Most artists have more than one group of images to include on their portfolio page. With a WordPress site and the Nextgen Gallery plugin you can organize your work into separate galleries and create an album that acts as a container for your galleries.
When you include text with these images, you are not only informing people, you’re influencing them to click-through to see the entire body of work. You can easily add this text in NextGen Gallery or directly on the portfolio page.
The NextGen Album
There are two types of albums; the extended version that shows a feature thumbnail and a gallery description. The other is the compact version that only shows the thumb.
Your main portfolio page could have an album that contains your all your galleries. If you use the extended version you can write a gallery description that will show next to the thumb. This text is inserted inside the gallery. If you use the compact version that displays only the featured thumbnail, then you need to add some text to the page instead.
The Extended Version
Here, as an example, is Christine Eckerfield’s site using the extended version of the album.
The description is added inside the gallery not on the actual portfolio page. This text is a short artist statement about this body of work and tells people what to expect if they click-through. It’s your job to get them to click-through.
The Compact Version
Here is an example of the compact version.
Rather than use the extended version of the album which stacks the galleries vertically, Liz Sullivan uses the compact album.
The compact album shows only a row of horizontal thumbs and title, without the descriptive text, so Liz wrote about each series of work in paragraphs below. This text, written directly on the page, adds context and frames your work with meaning.

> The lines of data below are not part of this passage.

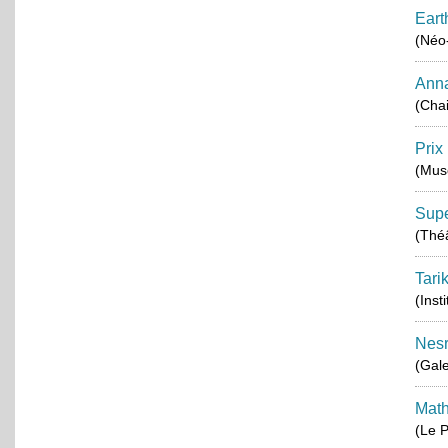
Eart
(Néo
Ann
(Chai
Prix
(Musé
Supe
(Thé
Tari
(Inst
Nes
(Gale
Math
(Le P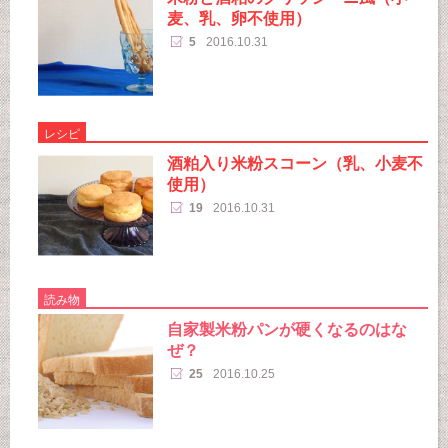
麦、乳、卵不使用）
5
2016.10.31
レシピ
酒粕入り米粉スコーン（乳、小麦不
使用）
19
2016.10.31
読み物
自家製米粉パンが硬くなるのはな
ぜ？
25
2016.10.25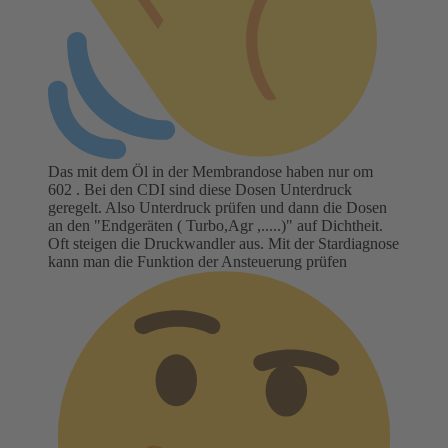
Das mit dem Öl in der Membrandose haben nur om
602 . Bei den CDI sind diese Dosen Unterdruck
geregelt. Also Unterdruck prüfen und dann die Dosen
an den "Endgeräten ( Turbo,Agr ,.....)" auf Dichtheit.
Oft steigen die Druckwandler aus. Mit der Stardiagnose
kann man die Funktion der Ansteuerung prüfen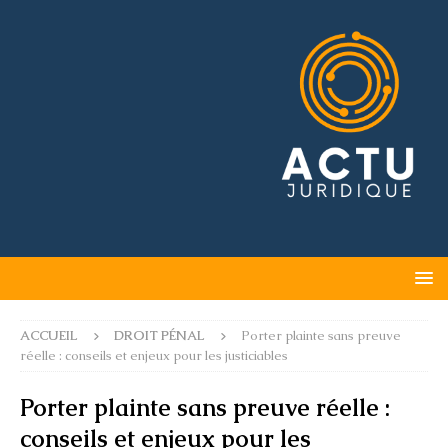
ACCUEIL
DROIT PÉNAL
Porter plainte sans preuve
réelle : conseils et enjeux pour les justiciables
Porter plainte sans preuve réelle :
conseils et enjeux pour les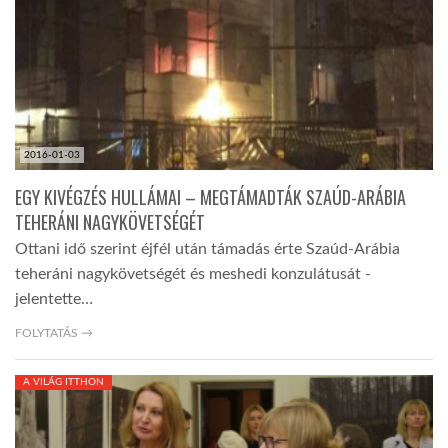
2016-01-03
EGY KIVÉGZÉS HULLÁMAI – MEGTÁMADTÁK SZAÚD-ARÁBIA
TEHERÁNI NAGYKÖVETSÉGÉT
Ottani idő szerint éjfél után támadás érte Szaúd-Arábia
teheráni nagykövetségét és meshedi konzulátusát -
jelentette…
FOLYTATÁS →
A VILÁG ITTHON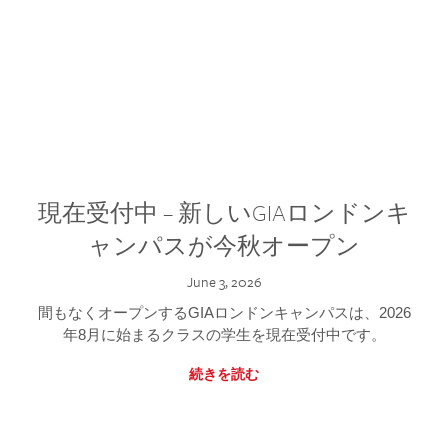
現在受付中 – 新しいGIAロンドンキ
ャンパスが今秋オープン
June 3, 2026
間もなくオープンするGIAロンドンキャンパスは、2026
年8月に始まるクラスの学生を現在受付中です。
続きを読む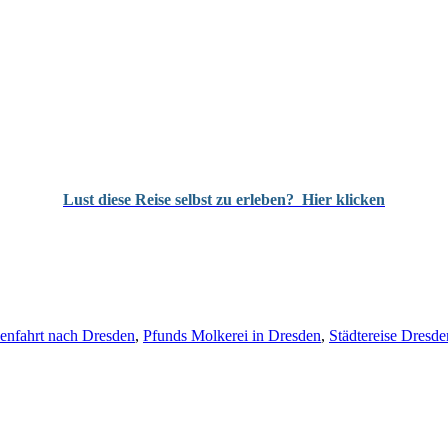
Lust diese Reise selbst zu erleben?
Hier klicken
enfahrt nach Dresden
,
Pfunds Molkerei in Dresden
,
Städtereise Dresde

Including text is extremely important! It helps site visitors understand your work and approach to your work. Often it affects their decision on whether or not the click-through and look at the full body of work.
The Galleries
Once a visitor clicks through to view a full body of work they typically see multiple rows of thumbnails that enlarge to full size image. It is important to curate your work and place your strongest work first, starting in the top left corner (that’s the typical starting point for most people).
Remember the descriptive text that I talked about above; include it on the gallery page as well. You may have a longer artist statement about each of your series. In this case you can select or craft one or two sentences to use on the portfolio page with the album and then use the full statement on the gallery image page.
If you craft one or two sentences you can also use it as a meta description for search engines.
Whether you use an artist website portfolio page with an album with all your galleries OR individual gallery pages without an album, it is imperative that you include descriptive text with images. It is our job as artists to inform and educate people about our work, using words.
A picture may be worth a 1000 words but words are worth 1000’s of understandings.
Hello Kim, I have been trying to set up an Artist’s Blog using WordPress free blog. I am getting confused now between the Webs and the Blogs offered on the site. I like the look of the new free Twenty Eleven Simply Put, but is it a Webpage rather than a blog?
I know that it is probably a simple answer but my head cant get around it!!! Thanks for your help!
patti
Hi Patti
WordPress allows the user to set up a site with either a webpage or the blog as the front page. Since most of the artists that I work with prefer to have a webpage as their front (home) page and the blog secondary (with a menu link), that’s how I set up the theme demos.
You can chose your front page (webpage or blog) under the reading settings in WordPress. All my themes are also set up to do both.